The notion that Berhalter’s Crew teams were defensively solid, however, is well-deserved: While he was in charge, the team allowed 240 goals – seventh fewest of teams that were in the league through his entire tenure – with an expected goals against (xGA) of 220, fifth best in the league, again just behind then-league heavyweights like Seattle and the Red Bulls.
They did this by playing largely out of a fluid 4-2-3-1 formation, with a number of similarities to the 4-3-3 that Berhalter’s USMNT squads would eventually favor. Berhalter’s Crew teams utilized aggressive, attacking fullbacks, pushing them high to stretch opposition defenses and provide width, allowing the midfielders to pinch inside and create overloads centrally.
His Crew teams prized possession – a rarity in the league in that era, when quick transition, counterattacking soccer prevailed in the league – building up from the back while playing fluid, attacking soccer. Defensively, his system relied on a deeper-lying midfielder to coordinate with the center backs to provide defensive coverage with the fullbacks joined the offense.

How Might Berhalter’s Crew experience translate to the Fire?
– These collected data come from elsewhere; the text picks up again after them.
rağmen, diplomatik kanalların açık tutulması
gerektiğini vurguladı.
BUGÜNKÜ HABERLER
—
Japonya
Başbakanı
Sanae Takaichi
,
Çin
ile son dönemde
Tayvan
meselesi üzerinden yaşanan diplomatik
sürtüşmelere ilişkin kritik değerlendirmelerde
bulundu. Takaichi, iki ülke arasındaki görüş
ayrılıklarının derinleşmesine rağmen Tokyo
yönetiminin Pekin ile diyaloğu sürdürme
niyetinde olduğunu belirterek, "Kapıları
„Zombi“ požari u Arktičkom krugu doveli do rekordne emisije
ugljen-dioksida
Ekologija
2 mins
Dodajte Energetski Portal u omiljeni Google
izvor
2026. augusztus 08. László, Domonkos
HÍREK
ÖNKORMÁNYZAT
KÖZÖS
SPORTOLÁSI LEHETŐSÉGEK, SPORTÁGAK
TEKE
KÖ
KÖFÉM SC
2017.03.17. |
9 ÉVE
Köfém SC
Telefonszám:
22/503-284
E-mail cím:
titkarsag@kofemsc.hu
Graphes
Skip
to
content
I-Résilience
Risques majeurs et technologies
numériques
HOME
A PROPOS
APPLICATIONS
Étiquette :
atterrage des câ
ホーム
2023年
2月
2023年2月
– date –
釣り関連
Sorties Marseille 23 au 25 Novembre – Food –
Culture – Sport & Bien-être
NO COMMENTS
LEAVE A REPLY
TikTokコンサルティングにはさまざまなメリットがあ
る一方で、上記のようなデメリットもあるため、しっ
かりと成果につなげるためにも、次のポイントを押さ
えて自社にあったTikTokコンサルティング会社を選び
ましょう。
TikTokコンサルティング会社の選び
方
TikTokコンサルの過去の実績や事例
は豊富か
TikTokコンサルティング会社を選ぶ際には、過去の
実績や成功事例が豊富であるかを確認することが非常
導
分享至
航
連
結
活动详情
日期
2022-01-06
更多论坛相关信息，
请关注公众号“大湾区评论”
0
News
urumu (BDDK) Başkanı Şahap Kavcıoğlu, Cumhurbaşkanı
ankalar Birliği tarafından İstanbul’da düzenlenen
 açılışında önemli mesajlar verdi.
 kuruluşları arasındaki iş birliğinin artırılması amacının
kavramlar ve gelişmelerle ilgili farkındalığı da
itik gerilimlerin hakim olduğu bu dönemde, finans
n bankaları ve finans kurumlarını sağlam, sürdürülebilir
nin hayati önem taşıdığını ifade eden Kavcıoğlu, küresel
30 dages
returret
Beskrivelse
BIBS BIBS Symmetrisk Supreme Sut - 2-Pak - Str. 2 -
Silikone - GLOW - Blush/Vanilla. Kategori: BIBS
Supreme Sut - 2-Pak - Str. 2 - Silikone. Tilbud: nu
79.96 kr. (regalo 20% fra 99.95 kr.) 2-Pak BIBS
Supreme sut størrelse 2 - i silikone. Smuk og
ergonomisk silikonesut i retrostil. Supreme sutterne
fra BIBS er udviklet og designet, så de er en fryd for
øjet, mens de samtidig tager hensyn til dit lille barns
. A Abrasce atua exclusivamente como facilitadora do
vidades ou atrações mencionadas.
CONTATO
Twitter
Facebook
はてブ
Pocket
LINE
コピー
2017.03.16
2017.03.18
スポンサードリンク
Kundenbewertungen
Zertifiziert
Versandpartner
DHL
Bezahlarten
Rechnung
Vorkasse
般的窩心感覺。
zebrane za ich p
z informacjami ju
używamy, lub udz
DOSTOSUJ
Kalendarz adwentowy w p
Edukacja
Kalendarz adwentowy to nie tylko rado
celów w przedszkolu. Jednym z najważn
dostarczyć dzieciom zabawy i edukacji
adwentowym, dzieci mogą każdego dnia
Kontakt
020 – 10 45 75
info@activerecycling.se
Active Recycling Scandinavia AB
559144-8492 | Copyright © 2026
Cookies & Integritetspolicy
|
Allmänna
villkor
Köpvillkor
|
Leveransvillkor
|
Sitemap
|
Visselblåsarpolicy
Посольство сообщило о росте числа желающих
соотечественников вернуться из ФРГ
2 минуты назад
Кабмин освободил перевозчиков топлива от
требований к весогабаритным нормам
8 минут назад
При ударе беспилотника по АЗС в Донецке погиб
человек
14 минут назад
Since Berhalter left the league following the 2018 season, both he and the league have changed. He has undoubtedly learned from his time with the national team, but many of the principles seen in his USMNT squads had their origins in Columbus.
Expect the Fire to have more of the ball and be more fluid in the attack in 2025 than they have been in recent seasons. Expect the team to rely more on passing and build-up play rather than counterattacking.
Although not every player on the Fire’s current roster is a good fit for Berhalter’s style of play (even if I strongly disagree with Alex Calabrese’s assessment of Hugo Cuypers and think Brian Gutiérrez may have to significantly shift his role to succeed under Berhalter), a number of players had their career-best performances under the coach, and there are strong pieces already in the roster to build upon.

Unlike his time in Columbus, however, Berhalter is at a club that is willing to spend freely (albeit, within the multitude of roster restrictions in MLS) in pursuit of success, and unlike in his time with the national team, where he was restricted to players eligible to represent the United States, he will be able to recruit players from around the world and bring them into his squad.
This means that, although there will doubtless be a transition period as the team recruits new signings and finds ways to move on from players who don’t fit the system, for the first time in his career, Berhalter can have a roster at his disposal that isn’t at a talent deficit compared to top-rated opponents, as he often was both with the Crew and with the U.S. Men’s National Team.
Overall, even thought he league has changed since Berhalter last coached an MLS game, it has largely changed in ways that suit the new Fire gaffer's style of play, and which he helped catalyze in some ways. The key question becomes how quickly Berhalter and the Fire front office can find ways to move on from players that do not fit in future plans and bring in new signings, whether from within the academy or MLS or abroad.